**List of tasks**:
(1) In the article about forgiving infidelity, repeat the passage from "Leafing through them, I" to "visiting my parents." word for word.
(2) In the article on whether to forgive a cheating partner, how long had Chris been the writer's boyfriend when the package of photos arrived?
(3) Write the next part of the article about forgiving infidelity, picking up after its last sentence.

**Quoted text**:

.....

Marry the guy who doesn’t give you any cause to check his phone – I did
HAVE you ever considered forgiving infidelity? You shouldn't.
Author Helen Whitaker, 40, reveals why it’s once a cheat, always a cheat when it comes to relationships.
The day after my 30th birthday, a package arrived in the post. I tore it open, assuming it was for me. “What a lovely gift,” I thought, registering it was a packet of photos.
Leafing through them, I expected to see memories of my life and friends back in London or scenes of Los Angeles where I was living with my boyfriend of five years, Chris.
Instead, I saw Chris smiling at the camera in an unfamiliar location. Then I flipped to the next photo, and my stomach plummeted. He’d been on holiday – with a woman who wasn’t me.
Photos showed them hugging and kissing, a happy couple on a mini-break. How romantic, how touching – except it was me and him who were supposed to be the couple.
This wasn’t the first time I’d felt like this. Three years earlier I’d found texts on Chris’ phone from a woman he’d claimed was “just a friend”. I shook as I read how she’d been back to our flat while I’d been visiting my parents.
I’d only been snooping around because I felt something was off, and my instinct was right – he admitted he’d been cheating on me.

.....

**Data shown**:
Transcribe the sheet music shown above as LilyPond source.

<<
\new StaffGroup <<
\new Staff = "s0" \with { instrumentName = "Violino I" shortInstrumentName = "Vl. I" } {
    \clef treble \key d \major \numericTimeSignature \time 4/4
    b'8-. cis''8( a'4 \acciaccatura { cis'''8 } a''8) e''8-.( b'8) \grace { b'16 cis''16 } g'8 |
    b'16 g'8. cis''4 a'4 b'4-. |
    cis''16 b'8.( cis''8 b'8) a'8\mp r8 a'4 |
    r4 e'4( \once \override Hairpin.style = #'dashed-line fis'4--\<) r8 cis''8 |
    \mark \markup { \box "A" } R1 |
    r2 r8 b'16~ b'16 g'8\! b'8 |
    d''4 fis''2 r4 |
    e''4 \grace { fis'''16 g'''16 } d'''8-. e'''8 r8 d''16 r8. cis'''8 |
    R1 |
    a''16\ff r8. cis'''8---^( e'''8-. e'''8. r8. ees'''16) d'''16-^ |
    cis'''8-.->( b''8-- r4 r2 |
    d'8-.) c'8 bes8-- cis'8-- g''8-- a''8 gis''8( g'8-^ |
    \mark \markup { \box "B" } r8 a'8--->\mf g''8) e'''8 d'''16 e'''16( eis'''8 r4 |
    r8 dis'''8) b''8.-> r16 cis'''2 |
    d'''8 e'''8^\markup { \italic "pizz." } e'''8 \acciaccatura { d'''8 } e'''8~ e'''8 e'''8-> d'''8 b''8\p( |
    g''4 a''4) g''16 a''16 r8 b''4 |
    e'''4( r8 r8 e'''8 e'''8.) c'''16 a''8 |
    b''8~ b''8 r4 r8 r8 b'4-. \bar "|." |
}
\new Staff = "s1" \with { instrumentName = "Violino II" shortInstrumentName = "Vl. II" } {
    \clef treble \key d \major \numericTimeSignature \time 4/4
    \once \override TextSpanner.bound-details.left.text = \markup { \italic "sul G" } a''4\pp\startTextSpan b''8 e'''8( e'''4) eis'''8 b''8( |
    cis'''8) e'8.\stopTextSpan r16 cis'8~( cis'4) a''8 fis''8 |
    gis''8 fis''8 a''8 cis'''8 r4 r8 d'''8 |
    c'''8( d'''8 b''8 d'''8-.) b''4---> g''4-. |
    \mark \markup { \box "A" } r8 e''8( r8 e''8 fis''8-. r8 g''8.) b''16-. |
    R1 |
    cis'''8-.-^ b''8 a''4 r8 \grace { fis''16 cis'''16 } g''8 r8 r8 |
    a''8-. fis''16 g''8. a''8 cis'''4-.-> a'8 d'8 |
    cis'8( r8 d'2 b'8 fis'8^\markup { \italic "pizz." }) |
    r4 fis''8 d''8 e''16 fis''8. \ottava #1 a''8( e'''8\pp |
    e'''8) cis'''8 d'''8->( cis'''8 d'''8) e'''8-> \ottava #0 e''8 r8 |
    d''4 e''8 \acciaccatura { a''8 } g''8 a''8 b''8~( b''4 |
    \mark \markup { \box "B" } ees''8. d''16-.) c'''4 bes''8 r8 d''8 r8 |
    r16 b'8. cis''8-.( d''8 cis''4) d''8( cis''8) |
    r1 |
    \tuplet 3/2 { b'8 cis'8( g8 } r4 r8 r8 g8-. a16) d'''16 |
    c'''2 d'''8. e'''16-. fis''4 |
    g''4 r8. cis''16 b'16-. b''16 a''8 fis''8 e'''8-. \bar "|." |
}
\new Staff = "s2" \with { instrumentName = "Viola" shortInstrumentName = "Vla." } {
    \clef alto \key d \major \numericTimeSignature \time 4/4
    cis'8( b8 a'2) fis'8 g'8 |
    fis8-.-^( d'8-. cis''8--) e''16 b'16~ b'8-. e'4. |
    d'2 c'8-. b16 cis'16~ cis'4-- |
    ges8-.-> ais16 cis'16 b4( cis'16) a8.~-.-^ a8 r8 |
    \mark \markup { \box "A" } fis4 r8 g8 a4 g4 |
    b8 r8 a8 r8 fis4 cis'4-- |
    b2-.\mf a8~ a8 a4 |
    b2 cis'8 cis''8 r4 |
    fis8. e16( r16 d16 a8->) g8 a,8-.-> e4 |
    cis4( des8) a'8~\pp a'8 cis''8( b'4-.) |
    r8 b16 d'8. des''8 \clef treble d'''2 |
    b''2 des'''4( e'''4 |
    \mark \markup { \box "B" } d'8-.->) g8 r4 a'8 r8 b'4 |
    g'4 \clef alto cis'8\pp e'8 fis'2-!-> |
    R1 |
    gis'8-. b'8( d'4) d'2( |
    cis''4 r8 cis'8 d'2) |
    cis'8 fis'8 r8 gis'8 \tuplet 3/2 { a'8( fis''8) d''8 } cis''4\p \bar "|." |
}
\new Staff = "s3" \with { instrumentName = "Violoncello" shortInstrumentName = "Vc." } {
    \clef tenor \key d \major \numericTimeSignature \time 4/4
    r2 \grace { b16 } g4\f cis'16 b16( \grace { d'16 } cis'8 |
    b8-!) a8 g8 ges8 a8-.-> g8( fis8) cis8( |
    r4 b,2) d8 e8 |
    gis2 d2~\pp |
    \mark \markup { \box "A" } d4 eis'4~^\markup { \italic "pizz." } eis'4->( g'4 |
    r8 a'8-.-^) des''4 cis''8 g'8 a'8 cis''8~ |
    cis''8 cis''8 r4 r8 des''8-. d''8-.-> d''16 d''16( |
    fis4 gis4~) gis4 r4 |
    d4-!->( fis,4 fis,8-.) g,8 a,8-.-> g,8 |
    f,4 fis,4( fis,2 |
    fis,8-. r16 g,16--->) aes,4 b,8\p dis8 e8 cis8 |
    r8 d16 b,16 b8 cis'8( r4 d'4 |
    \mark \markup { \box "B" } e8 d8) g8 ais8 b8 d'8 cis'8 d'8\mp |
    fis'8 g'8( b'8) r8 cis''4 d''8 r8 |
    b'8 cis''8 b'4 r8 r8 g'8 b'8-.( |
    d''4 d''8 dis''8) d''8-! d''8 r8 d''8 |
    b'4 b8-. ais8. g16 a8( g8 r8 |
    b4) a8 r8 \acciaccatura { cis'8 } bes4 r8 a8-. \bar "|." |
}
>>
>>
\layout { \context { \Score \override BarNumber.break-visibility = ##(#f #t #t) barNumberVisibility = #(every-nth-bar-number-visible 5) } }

.....

**Results for each task**:
(1)
Leafing through them, I expected to see memories of my life and friends back in London or scenes of Los Angeles where I was living with my boyfriend of five years, Chris.
Instead, I saw Chris smiling at the camera in an unfamiliar location. Then I flipped to the next photo, and my stomach plummeted. He’d been on holiday – with a woman who wasn’t me.
Photos showed them hugging and kissing, a happy couple on a mini-break. How romantic, how touching – except it was me and him who were supposed to be the couple.
This wasn’t the first time I’d felt like this. Three years earlier I’d found texts on Chris’ phone from a woman he’d claimed was “just a friend”. I shook as I read how she’d been back to our flat while I’d been visiting my parents.

(2) Five years.

(3)
'CRASHED AT A MATE'S'
Before that, I’d have told you, once a cheater, always a cheater. But I loved Chris, so when he promised me that it was a one-off and begged me for forgiveness, I wanted to believe him.
I first met Chris in London on St Patrick’s Day 2005 when I was 24. He was flirtatious and cheeky, and when he asked me out I was flattered. After our first date the relationship moved fast.
His attention was intoxicating, but he was also easily bored, so I had to keep working for it by trying to be funny and interesting.
As junior staff working in the magazine industry, neither of us earned much, but Chris was always up for a good time. And when we moved in together 18 months later in 2006, it niggled that he always had money for a night out – but not always enough for bills. The fact he didn’t always come home from those nights out was harder to ignore.
“Ran out of phone battery and crashed at a mate’s,” he’d say when he returned the next morning, hungover.
Then I discovered the texts. I forgave him, but my confidence plummeted. In 2007, he was offered a job in LA and asked me to go with him. I still didn’t entirely trust him, but if asking me to move to a different country didn’t show he was committed, what did?
While in LA, he was away a lot working for a news agency. Meanwhile, I got freelance work reporting on some amazing Hollywood events, and made some good friends.
But as I approached 30, I wanted to come home to London, something Chris claimed to want, too. Instead, the all-nighters returned, followed by “work trips”. He was hours late to my 30th birthday party in August 3, 2010, with no explanation.
It was the day after that I found the photos, sent to him by the other woman. I felt not only heartbroken but stupid. When Chris got home from work I had it out with him.
I showed him the photos and cried, asking why he had done it. This time there was no begging for forgiveness, and he seemed relieved to have been caught.
In the last conversation we had before I left our apartment for London, Chris said: “You’re better off without me.” It turned out to be the only true thing he’d said in weeks.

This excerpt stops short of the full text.